For all the bravura talk, it is possible rebel Tories' desire to be rid of May will never become manifest. John Major, May's 1990s predecessor, was under near-constant threat of ejection but stayed on for seven years. May currently has no credible replacement. She outwitted the Cabinet 'big beasts' when, after getting their agreement on the Chequers plan in July, she secured the resignations of hardline Brexiteers David Davis and Boris Johnson. She carried on with Dominic Raab, Davis' successor as Brexit secretary. All the time she was in charge via her leading civil servant negotiator Oliver 'Ollie' Robbins. Now Raab has gone too, claiming he was not consulted on the all-important small print of the deal.

Now that May has revealed her hand, all hell has broken loose. The Brexiteers have fantasised about some dream 'clean, hard Brexit' or even 'no deal Brexit' – but no one has made preparations for a genuine alternative strategy. The Brexiteers speak of opposing 'vassalage', 'taking back control', and clinching free trade deals as soon as the UK leaves. But that is rhetoric without substance.

Now that reality has struck home there is anger, confusion and bewilderment. Manufacturing production with just-in-time delivery means Britain has to stay in the customs union for the time being, whatever euphemism is used. Britain needs a transition period until it gets a semblance of a free trade agreement, which will take several years. In this time, Britain will simply have to put up with what some critics call 'vassalage'. Others might simply call it accepting sensible rules.
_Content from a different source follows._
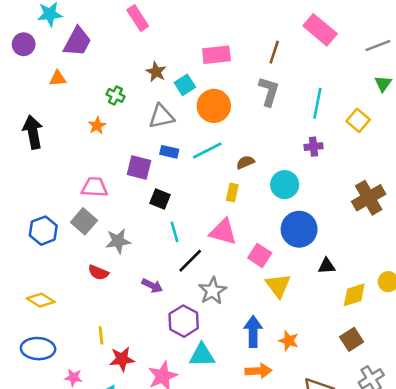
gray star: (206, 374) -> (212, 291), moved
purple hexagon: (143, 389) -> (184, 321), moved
Perhaps May's clinching advantage is that she is the best option against Jeremy Corbyn, leader of the Labour opposition. It's pure illusion to think anyone replacing her could produce a better bargain. The prudent course is to let her plough on with the deal and take the flak. That, after all, is what prime ministers are for.

Lord (Meghnad) Desai is Emeritus Professor of Economics at the London School of Economics and Political Science, and Chair of the OMFIF Advisers Council.